■ INPUT DATA ■

=== Begin Enclosure ===

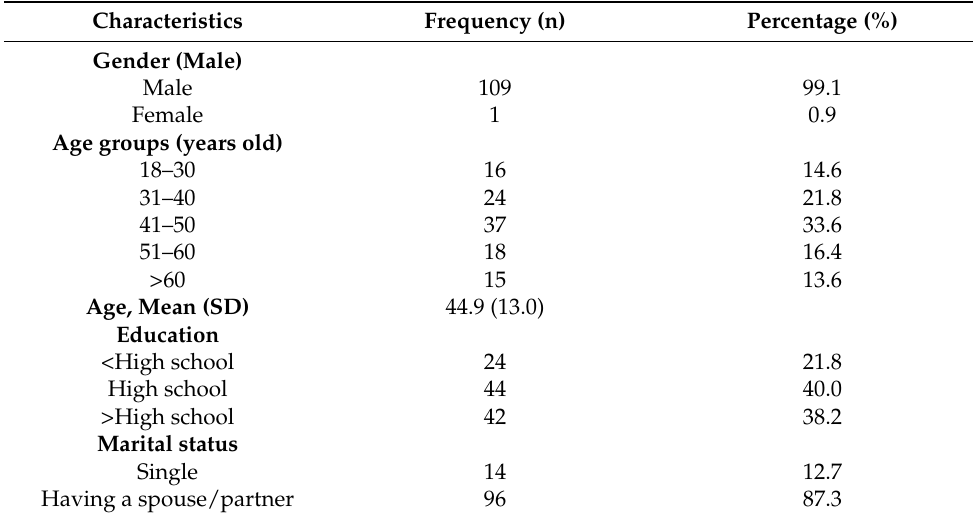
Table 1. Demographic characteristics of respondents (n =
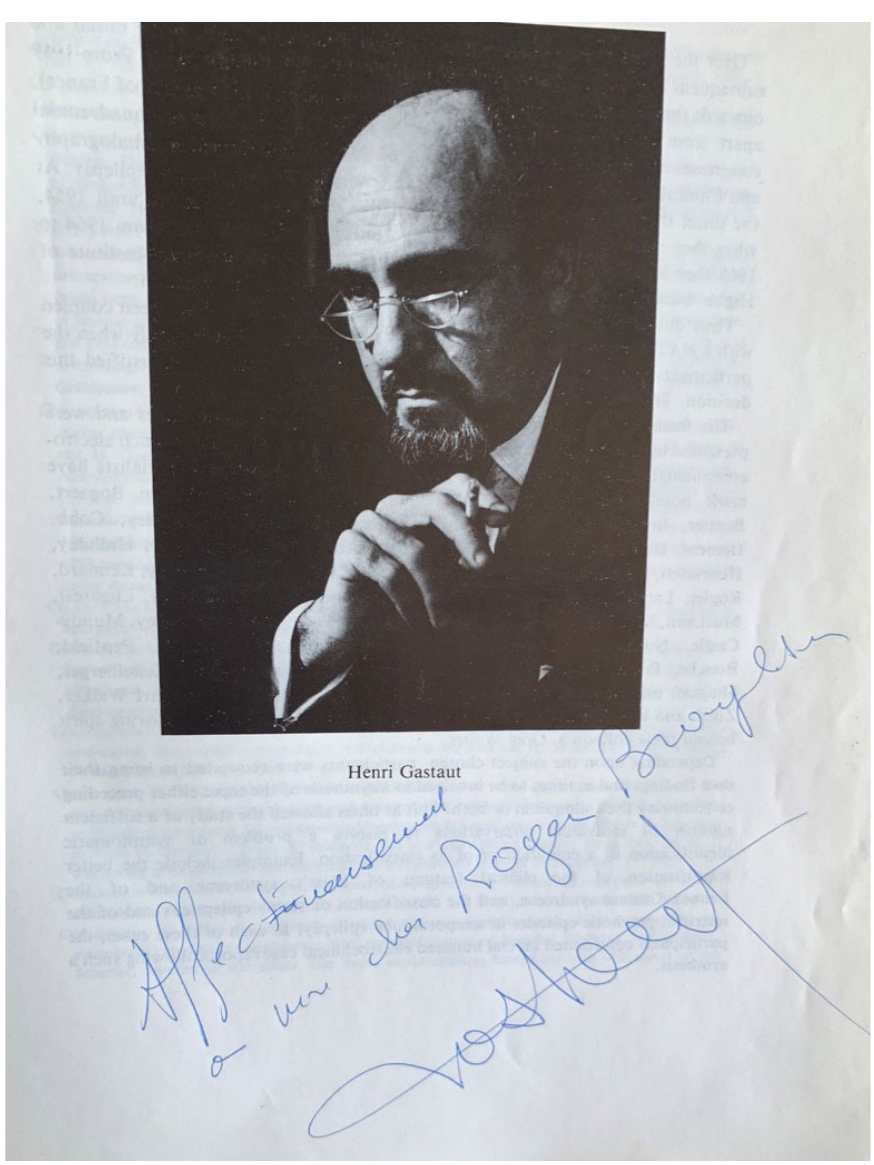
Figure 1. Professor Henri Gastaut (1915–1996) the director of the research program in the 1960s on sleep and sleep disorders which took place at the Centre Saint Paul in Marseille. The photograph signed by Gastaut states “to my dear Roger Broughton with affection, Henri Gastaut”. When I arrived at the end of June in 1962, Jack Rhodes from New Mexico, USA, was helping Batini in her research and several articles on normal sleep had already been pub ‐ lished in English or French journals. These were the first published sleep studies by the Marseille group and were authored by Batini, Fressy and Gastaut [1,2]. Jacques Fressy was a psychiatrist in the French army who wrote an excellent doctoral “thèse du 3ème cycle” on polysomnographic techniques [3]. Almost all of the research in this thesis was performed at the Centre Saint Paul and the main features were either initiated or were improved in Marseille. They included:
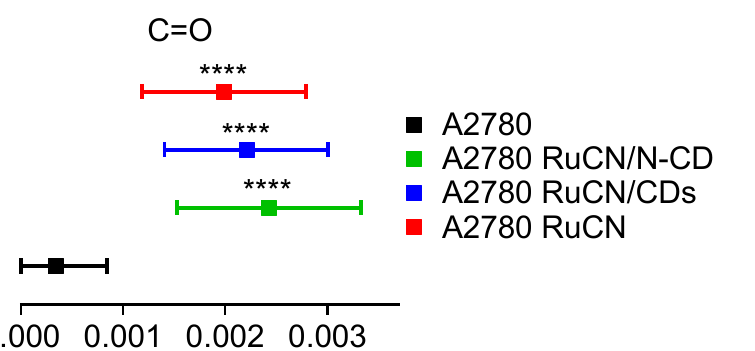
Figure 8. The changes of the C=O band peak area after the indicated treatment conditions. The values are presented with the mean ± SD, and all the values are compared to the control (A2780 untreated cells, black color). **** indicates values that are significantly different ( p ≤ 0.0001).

=== End Enclosure ===

■ THE PROBLEM ■
The answer is a count and nothing more: lines above that contain "with".

■ PROBLEM SOLUTION ■
2